Every female fruit fly is equipped with a pair of ovaries which remain connected by a stalk (shown in green). The Drosophila ovary is a marvel of biological engineering: each ovary is made up of approximately 16 ovarioles which are set up in assembly line fashion. Stem cells residing at the tip of each ovariole divide to give rise to a single cell that subsequently undergoes four additional divisions. After it has completed these divisions a 16-celled 'cyst' is formed, with all 16 cells remaining connected. Only one cell will become the oocyte, or egg, while the remaining 15 are 'nurse' cells- they support and provide the developing oocyte with the nutrients it needs to grow as well as instructions for making certain proteins. Eventually the nurse cell contents fuse with the oocyte and a mature egg is formed. Each cyst is separated from other developing cysts by a single layer of cells and a short stalk, forming structures known as egg chambers.This entire process is repeated throughout the life of the female, and so each ovariole is really a string of egg chambers at different stages of development- the youngest cysts are closest to the stem cells, while the oldest cysts and eggs are clustered at the very end of the assembly line.

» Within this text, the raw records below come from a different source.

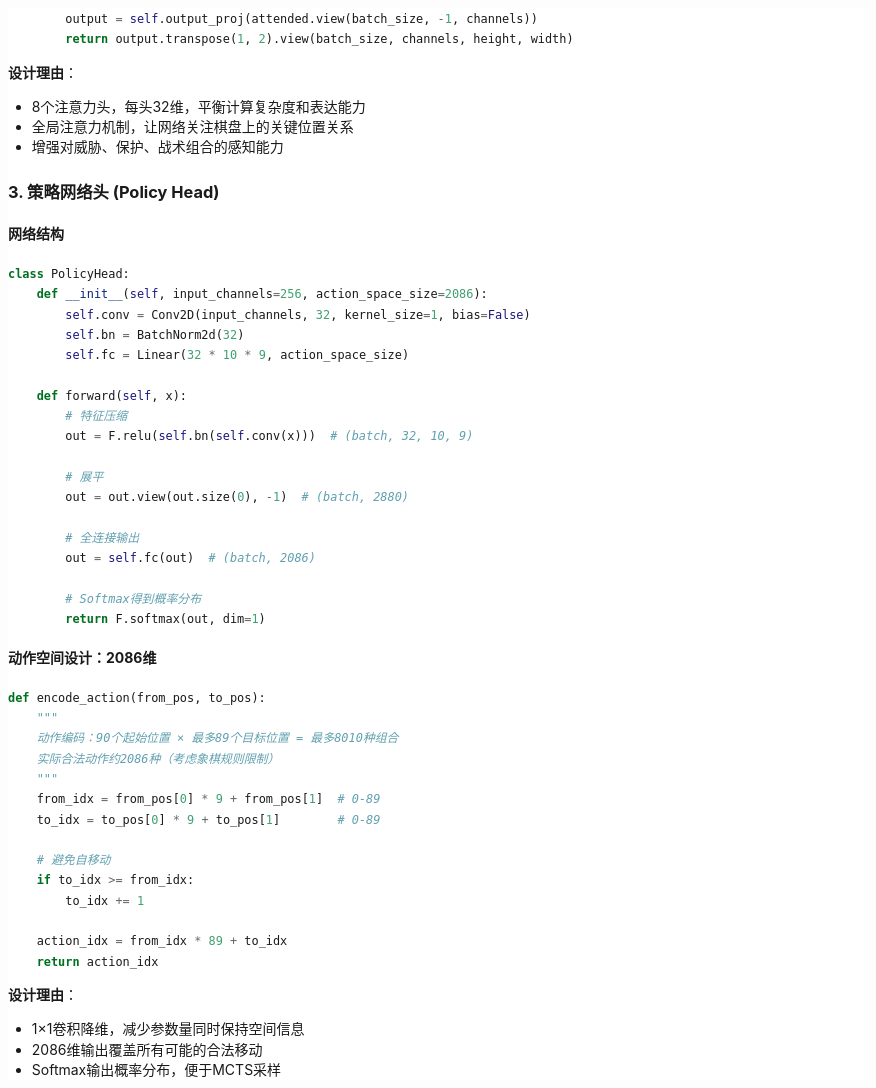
 ```python
        output = self.output_proj(attended.view(batch_size, -1, channels))
        return output.transpose(1, 2).view(batch_size, channels, height, width)
```

**设计理由**：
- 8个注意力头，每头32维，平衡计算复杂度和表达能力
- 全局注意力机制，让网络关注棋盘上的关键位置关系
- 增强对威胁、保护、战术组合的感知能力

### 3. 策略网络头 (Policy Head)

#### 网络结构
```python
class PolicyHead:
    def __init__(self, input_channels=256, action_space_size=2086):
        self.conv = Conv2D(input_channels, 32, kernel_size=1, bias=False)
        self.bn = BatchNorm2d(32)
        self.fc = Linear(32 * 10 * 9, action_space_size)
    
    def forward(self, x):
        # 特征压缩
        out = F.relu(self.bn(self.conv(x)))  # (batch, 32, 10, 9)
        
        # 展平
        out = out.view(out.size(0), -1)  # (batch, 2880)
        
        # 全连接输出
        out = self.fc(out)  # (batch, 2086)
        
        # Softmax得到概率分布
        return F.softmax(out, dim=1)
```

#### 动作空间设计：2086维
```python
def encode_action(from_pos, to_pos):
    """
    动作编码：90个起始位置 × 最多89个目标位置 = 最多8010种组合
    实际合法动作约2086种（考虑象棋规则限制）
    """
    from_idx = from_pos[0] * 9 + from_pos[1]  # 0-89
    to_idx = to_pos[0] * 9 + to_pos[1]        # 0-89
    
    # 避免自移动
    if to_idx >= from_idx:
        to_idx += 1
        
    action_idx = from_idx * 89 + to_idx
    return action_idx
```

**设计理由**：
- 1×1卷积降维，减少参数量同时保持空间信息
- 2086维输出覆盖所有可能的合法移动
- Softmax输出概率分布，便于MCTS采样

That's the simple explanation, at least, but throughout egg formation many processes are occuring simultaneously, and there is a lot of cross-talk between all of the different populations of cells within the ovary and between cysts. It is only through a massive concerted effort that each egg is formed with all of the necessary instructions laid out in preparation for creating a fully formed fruit fly larva after fertilization.